Provided data:

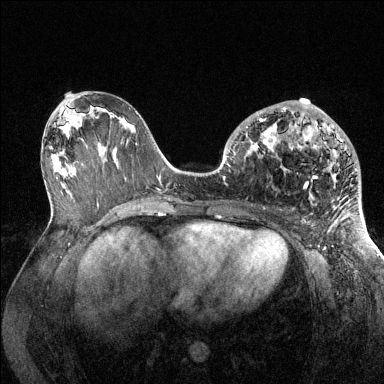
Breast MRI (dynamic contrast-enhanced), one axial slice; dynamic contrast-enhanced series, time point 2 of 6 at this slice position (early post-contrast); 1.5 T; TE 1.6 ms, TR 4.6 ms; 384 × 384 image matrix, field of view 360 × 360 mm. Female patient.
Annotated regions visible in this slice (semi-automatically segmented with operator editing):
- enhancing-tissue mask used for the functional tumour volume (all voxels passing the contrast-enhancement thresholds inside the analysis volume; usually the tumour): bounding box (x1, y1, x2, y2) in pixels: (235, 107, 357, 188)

Prompt:
Pictures are to be left out; all other data must be returned exactly.

Reply:
Breast MRI (dynamic contrast-enhanced), one axial slice; dynamic contrast-enhanced series, time point 2 of 6 at this slice position (early post-contrast); 1.5 T; TE 1.6 ms, TR 4.6 ms; 384 × 384 image matrix, field of view 360 × 360 mm. Female patient.
Annotated regions visible in this slice (semi-automatically segmented with operator editing):
- enhancing-tissue mask used for the functional tumour volume (all voxels passing the contrast-enhancement thresholds inside the analysis volume; usually the tumour): bounding box (x1, y1, x2, y2) in pixels: (235, 107, 357, 188)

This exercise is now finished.